Disambiguation of Mathematical Text

Friday, August 17th, 2007

Oooops, this is a left-over draft from MKM

…..

Claudio Sacerdoti Coen (HELM group in Bologna) is talking about disambiguation. It seems that he has really nailed down most of the practical aspects the problem.

When types do not help, then we have to ask the user, and he is try to do this with the least nuiscance. He defines the notion of a spurious error (most errors are), and the “real errors” are not. As always it is great to hear him talk. I wonder what information he needs for the algorithm, is what we have in the new OMDoc presentation system enough?

He even has a correctness proof. I want a demo.
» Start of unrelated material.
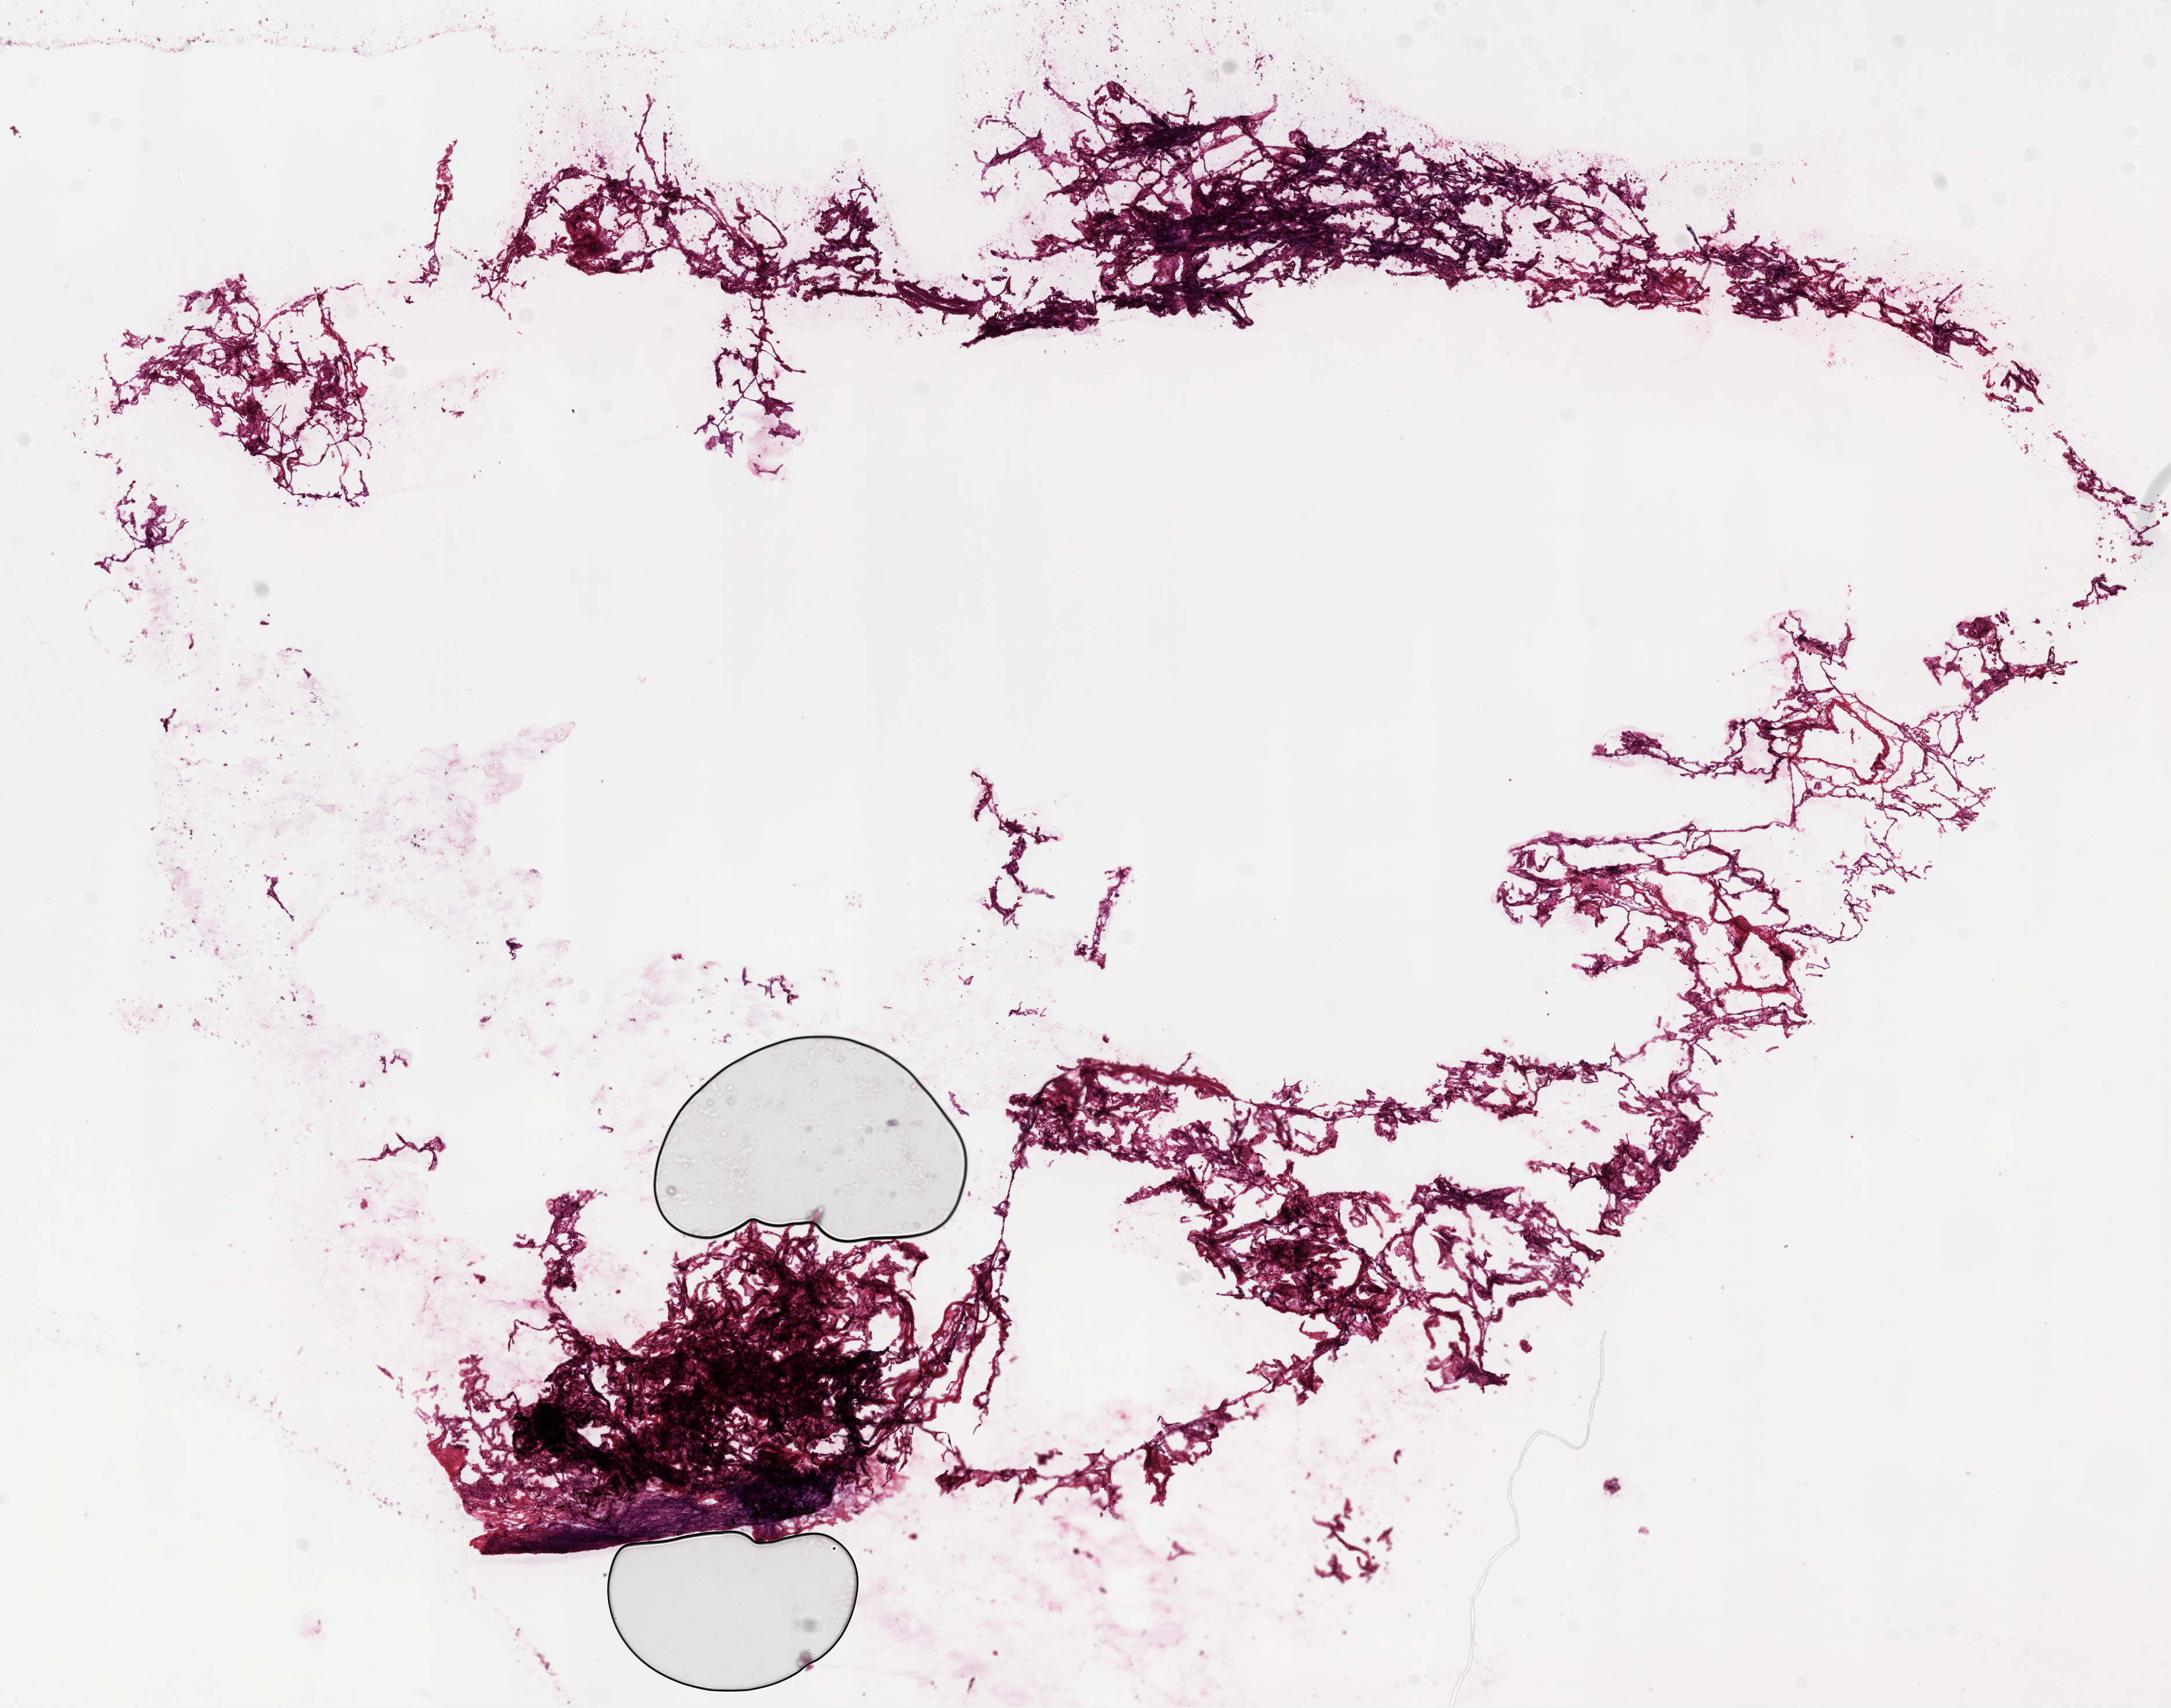
Hematoxylin and eosin (H&E) stained whole-slide image — low-resolution overview of the scanned area, about 15.0 x 11.8 mm; frozen section from the top of the tissue portion; solid tissue normal (non-tumour tissue) sample from the lung. Female patient; age at initial diagnosis 81 years.
- this section: solid tissue normal sample (biorepository sample class)
- patient diagnosis: Squamous cell carcinoma, NOS (lower lobe, lung)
Narrative Structure of Mathematical Text

Saturday, June 30th, 2007

Here we are again at MKM 2007, listening to Krztof Retel from the Ultra group at Heriott Watt, he is talking about the narrative structure of Mathematical Text. This is very much related to our own MathUI paper.

He proposes to annotate text fragments with names and annotate with RDF triples the relations between the boxes. Then the “dependency graph” is transformed to the “graph of logical precedences” changing some directions. The first is used for checking what we call the document ontology, and the second is the consistency of the text. I do not see anything that we cannot do in OMDoc.
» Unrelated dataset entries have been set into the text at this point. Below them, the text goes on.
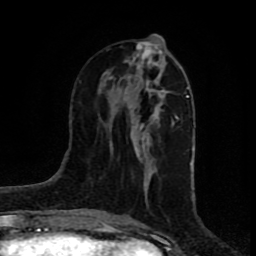
Breast MRI (dynamic contrast-enhanced), one axial slice. Position 32 of 80 along the scan axis. Cropped to one breast. Dynamic contrast-enhanced series, time point 2 of 8 at this slice position (early post-contrast). 1.5 T. TE 4.2 ms, TR 7 ms. 2 mm slice thickness. 256 × 256 image matrix. Female patient.
Outlined on this slice (semi-automatically segmented with operator editing):
- enhancing-tissue mask used for the functional tumour volume (all voxels passing the contrast-enhancement thresholds inside the analysis volume; usually the tumour): bounding box <116,43,163,180> (left, top, right, bottom; pixels)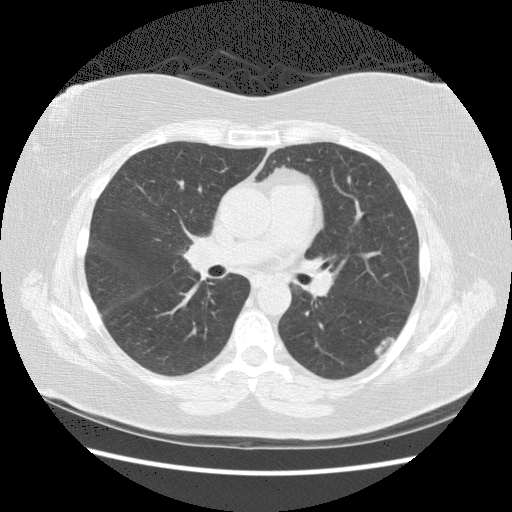
Axial slice from a low-dose chest CT screening exam. Second screening round (one year after baseline). Lung window (W 1500 / L -600 HU). 2.5 mm slice thickness. Slice 78 of 140 in the series. 512 × 512 image matrix. Female, age 57 years at enrolment.
Lesion marked by an expert reader, bounding box (x1, y1, x2, y2) in pixels: (363, 329, 402, 367). Reader record for this screening exam (exam-level; its link to the box is not recorded): non-calcified nodule or mass ≥4 mm, left lower lobe, 19 × 9 mm, poorly defined margins, mixed attenuation, pre-existing on the prior screen: yes; interval growth: yes. Participant outcome: lung cancer diagnosed 560 days after this screen — squamous cell carcinoma, NOS, left lower lobe, poorly differentiated (G3), stage IB (AJCC 6th edition), 40 mm at pathology.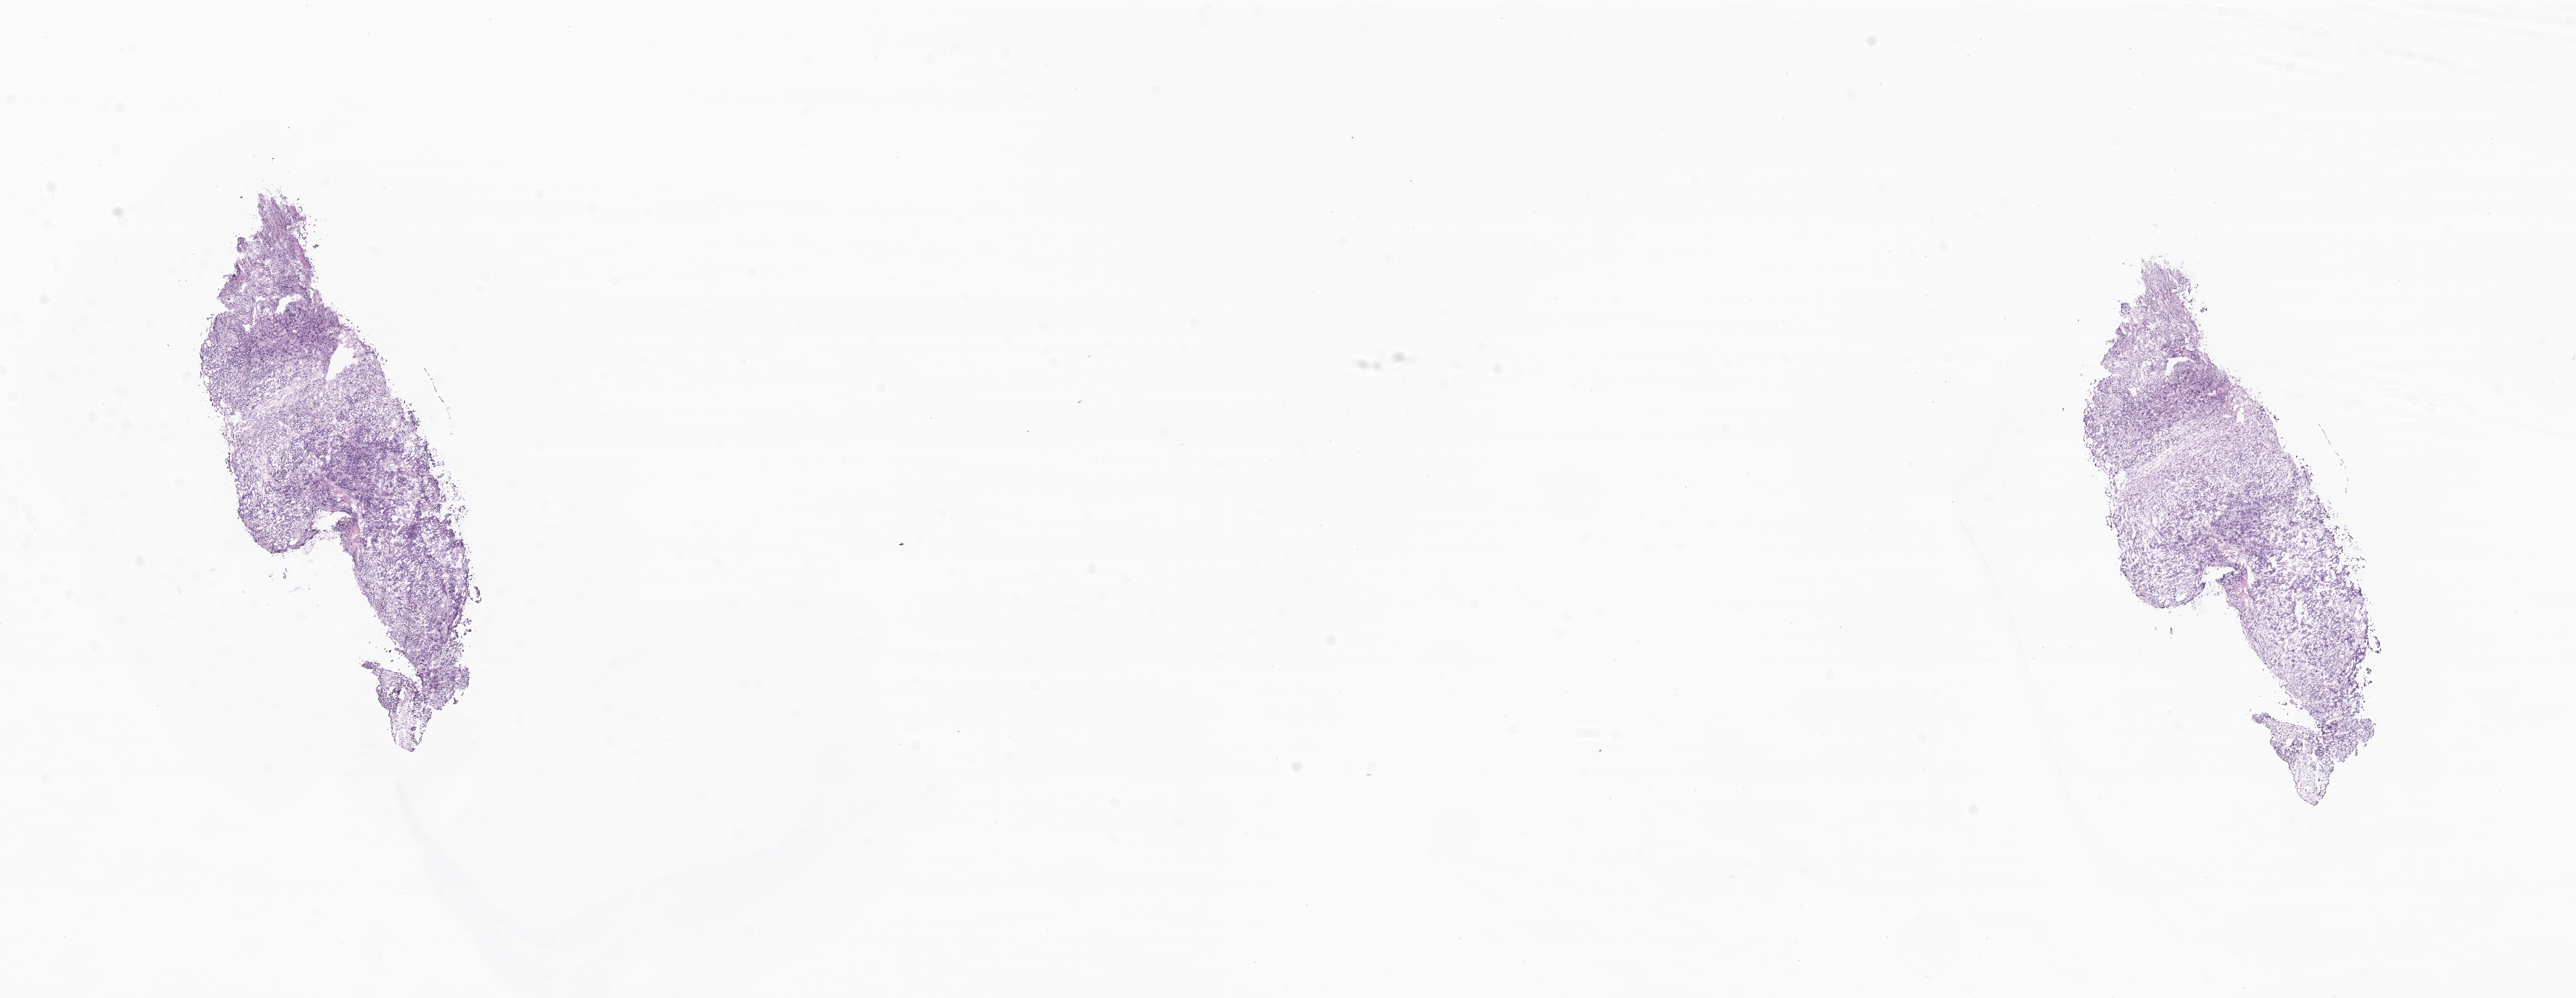
Digitized hematoxylin and eosin (H&E)-stained section of tumor tissue from the soft tissue of upper extremity, a low-resolution overview of the entire scanned area, about 24.5 x 9.5 mm, cryosection (OCT / tissue freezing medium). Female patient, age 169 months (14 years 1 month).
- diagnosis (ICD-O-3 morphology term): Alveolar rhabdomyosarcoma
Q: are there any relations that we do not already have in OMDoc? I think not.
Q: is this more than just a standoff-version of OMDoc in RDF? I think not.

MathLang and OMDoc and Souring and Aggregation

Saturday, June 30th, 2007

I am sitting in Robert Lamar’s (from the Ultra Group at Heriot Watt) talk on MathLang. He has the very ambitious goal: He wants to restore natural language as an input method for mathematics. The idea is that he does a linguistic analysis on the mathematical text (including the formulae) and at every level (I would guess that he is using a categorial grammar approach for that; in any case, the result is a nicely hiearchical phrase structure (at least for english)) the “boxes” can be annotated with meaning. This seems to build on the old Nederpelt & Kamareddine weak type theory, which we also have talked about in a KWARC graduate seminar.
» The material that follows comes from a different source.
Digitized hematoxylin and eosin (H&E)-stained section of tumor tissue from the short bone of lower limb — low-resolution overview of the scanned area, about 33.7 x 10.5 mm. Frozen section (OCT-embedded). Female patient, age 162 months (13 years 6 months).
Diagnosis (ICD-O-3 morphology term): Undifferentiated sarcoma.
In any case, all he does seems to be at the text level, and does not seem to trasncend sentences. So it would really work inside the OMDoc statement level. We could just come up with an XML encoding of the MathLang boxes (do they have one) and make it an OMDoc module. That would standardize it and would keep it in sync with OMDoc and would of course give OMDoc much better control over natural language. I wonder how much of this is automatic.

A wonderful concept he is introducing is the concept of “souring” i.e. the inverse of sugaring (i.e. making it palatable to the human). So souring makes things palatable to the computer. We would probably call this preloading. The souring operation is used for analyzing chains of equations, … This seems quite similar to things I have done in sTeX (and was very proud of at the time). I will have to look it up and compare it.

He takes the souring notation to the extreme, so that he can even include aggregation into account e.g. \forall x,y:A –> \forall x:A \forall y:A. This is really nice to see for a lambda-person like me, quite nifty. Is this really automated? He has souring constructors share, chain, fold, map, position.

I wonder whether this gives a very strong presentation language for OMDoc, we already have map in our system, maybe we should look at this. I am quite intrigued.

Lessons from the DLMF search

Saturday, June 30th, 2007

I am sitting in Abdou Youssef’s talk on his search engine on the DLMF, one thing that stuck me is that he says is that he is doing hit fragment descriptions by pre-computing the fragments at indexing times, storing them in a database and then do a fragment search, i.e. in comparison with MWS, where we compute the fragment at reporting time, he only assembles the hit page from the database, which seems more reliable and of course faster. I think that this should be a standard technique in Math Search that is independent of the search engine.

Of course they have it good, since they generate all their documents from LaTeX and have good control over what is a good fragment. If we are in the general case, this is not true. But we could use some discourse grammar techniques to do the fragment computation.